Trying to help out a customer of mine. Customer has facility with 90 wifi board equipped machines that communicate wirelessly with three raspberry PI Gateways (GWs) on 2.4G. GWs are hard wired over ethernet to Allo fiber based modem. 95% of the time life is great. A couple times per week, always weekend days, GWs loose communication with all the wifi boards. Have to reboot everything including the boards. It’s a PITA. Yes, we’ve tried changing channels.

Pretty sure interference and possibility intentional. Question is best reasonable way to track down. Prefer not to spend $1k on Chanalyzer but worst case will. Would one of the software options work? Other suggestions?? Thanks for the help!

Could be many things, from raspberry pi to electric issue. After an interference the radios should resume normal operations. Go there, pinpoint the time, do a packet capture and spectrum analysis when the issue occurs.

Thank you.

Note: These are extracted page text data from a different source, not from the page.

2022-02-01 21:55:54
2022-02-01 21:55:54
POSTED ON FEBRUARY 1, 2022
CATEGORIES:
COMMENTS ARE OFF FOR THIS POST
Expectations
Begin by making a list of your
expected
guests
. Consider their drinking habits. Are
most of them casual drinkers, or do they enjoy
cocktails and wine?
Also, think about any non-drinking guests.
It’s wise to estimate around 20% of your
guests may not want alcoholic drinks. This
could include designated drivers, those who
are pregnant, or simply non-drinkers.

Anything you recommend for the packet capture?

Wow, they are using Raspberry Pi’s as access points in an Enterprise operation? Perhaps they need to analyze cost vs. risk factors. Raspberry Pi are good little pieces of tech, but they are limited to the software loaded and hardware limitations, memory, that they have. First you have 90 clients talking to 3 access points, at best that’s 30 clients per AP. That’s in a perfect world and we don’t live there.

You won’t find this easily but since I actually ran testing, that an AP can usually only handle 7 - 12 transactions/second, given a 40 -80K transaction size. Failures get logged for retries/retransmit. So, if one AP gets congested and the transaction doesn’t get through, it logs it in RAM to resend, but in the typical processing fashion these don’t get cleared and are kept as error logs and will eventually fill all the RAM capacity which then causes the AP to stop. Only a reboot will clear this. So if the clients tax one AP to capacity till it stops they will move to next available and overload it and the cascade takes out all 3. They used to call this a memory leak or memory drip because it usually causes the operation portion of RAM to get over written and creates the failure. This was blatantly prevalent in older AP’s and even some lower cost AP’s. Everything networked suffers from this and needs periotic reboots, even cell phones.

Weekly reboots will help, Increase the SD card capacity, but I would add AP’s to reduce the client to AP ratio. I’m sure they are proud of the fact they created their own AP’s, but the code isn’t up to their task requirements. This is the reason WIFI systems have a controller to take the load off the individual AP’s resources. This won’t improve by using home office AP’s from Best Buy or Amazon. Linksys, TP etc. don’t play well when in groups.

Want to prove it is or isn’t interference? Download a WIFI analyzer from the web on your phone. It will let you see any signal sources within the facility, including SSID and MAC address. But my bet is what they are using and the method of implementation.